Here are three major opportunities for enabling virtual assistant tech with AI to improve service:
1. Boosting Customer Satisfaction through Chat Technology
Through machine learning methods, enterprise organizations can now create automated online chat robots that are highly customized to customer preference, taste, and can even access purchase history. In field service, answering customer queries in their preferred channel has become paramount to success. Service organizations stand to boost customer satisfaction by creating chatnbots that can answer customer queries when human assistants are either busy, sleeping, or otherwise unavailable.
Developing chat technology using AI and machine learning requires a keen understanding of customer wants and needs. We certainly do not recommend a completely automated online footprint, but any small tweak that can get the customer to resolution faster is worth investigating.
2. Improving Real-time Technician Intelligence
Technicians are increasingly armed with mobile devices while on job sites. AI and virtual assistant technology could prove to be amazingly productive for service technicians troubleshooting challenging equipment scenarios while in the field. There are several different ways this could come to life, including:
Reactive Voice Technology
When a technician encounters a problem, he or she would simply ask his mobile device (and the AI software embedded within) for an answer. This software could be synced up to a corporate database, and ferry information from deep databases right to the technician. Relevant manuals, parts, videos, or even step-by-step instructions could all be delivered to the tech in real-time.
Many devices today can detect temperature, use infrared technology, test chemical presence and more. By combining these devices with artificial intelligence software, technicians could make faster, and safer assessments of equipment and scenarios while in the field.
Machine Learning Libraries
Currently, machine learning libraries are being used at scale in retail scenarios to find correlations between purchase behavior, weather, and past behavior to deliver hyper-targeted products to customers. Similar models could be built in service that leverage historical service data.
These models could potentially predict service outcomes, future equipment failure rates, and more. Technicians equipped with this intelligence while in the field will improve first-time fix rates, safety, and overall effectiveness of service technicians, and service organizations at large.

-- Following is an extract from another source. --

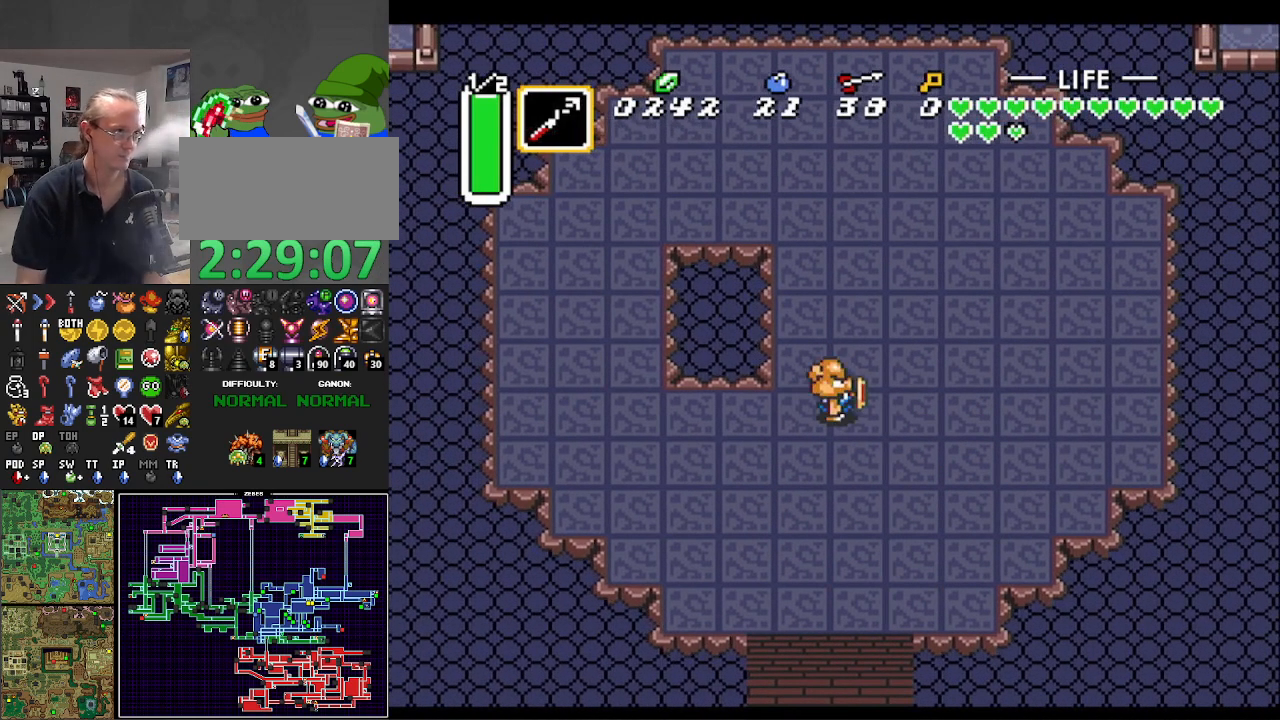
{"buttons": [], "events": [[283, "DPAD_DOWN", "down"], [417, "DPAD_DOWN", "up"]]}
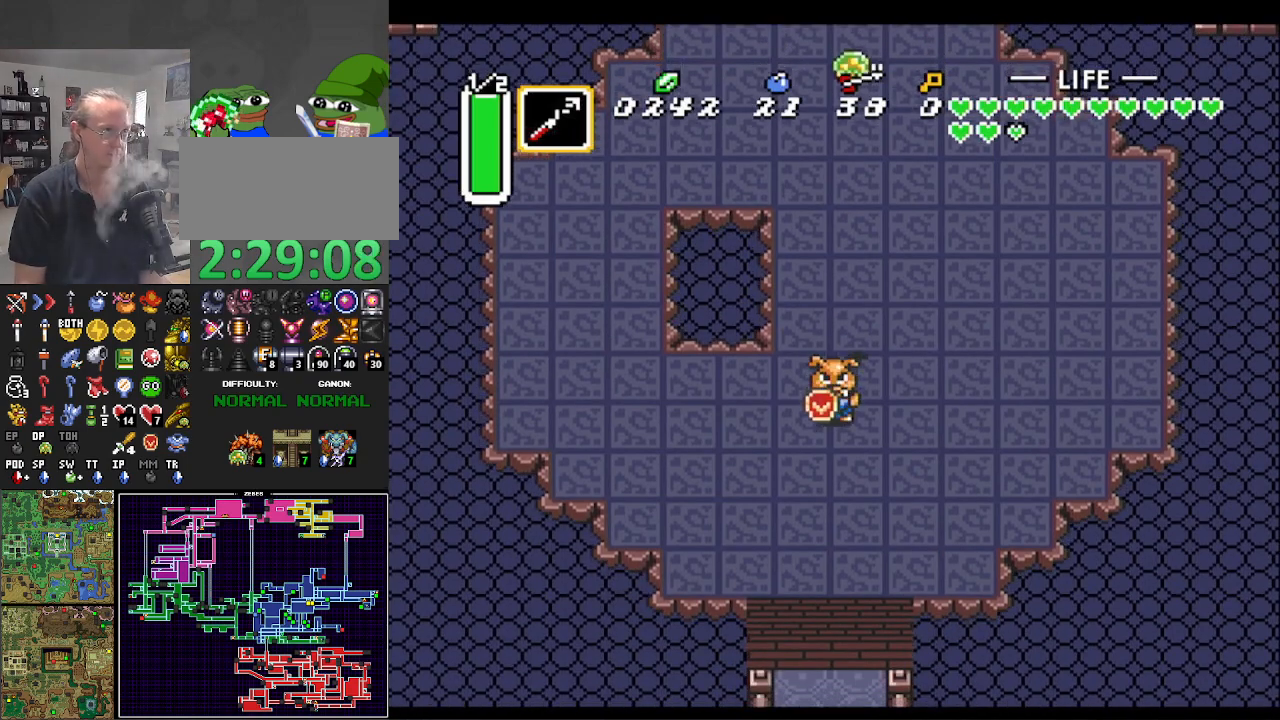
{"buttons": ["DPAD_UP", "DPAD_RIGHT"], "events": [[400, "DPAD_UP", "down"], [467, "DPAD_RIGHT", "down"]]}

3. Reduced Complexity with Dispatch & Routes
Field engineers spend a whole lot of time behind the wheel. When routes are not properly optimized, wind-shield time can cost service organizations significant money each year in lost revenue, cost of fuel, and technician pay. Artificial intelligence software could effectively reduce drive-time complexity in two ways:
Computers think faster than humans, and have access to more data too. Using artificial intelligence algorithms to automate select aspects of dispatch can significantly improve worker efficiency. Your goal is getting techs to job sites to resolve as many issues as possible. Artificial intelligence can assess customer history, routes, technician skill level and more to assess the best tech for each job. They can then send push notifications, voice memos, or even call techs to inform them of their updated dispatch request.
It’s a challenge keeping up with real-time traffic changes, construction, or obstructions. Many service route optimization scheduling softwares lack the ability to create deep efficiencies across an entire fleet. Artificial intelligence can assess all available data in seconds and ensure the tech is informed of the most optimal route. Furthermore, virtual assistant technology can inform the driver of the change at the safest moment possible, based on current technician activity and location.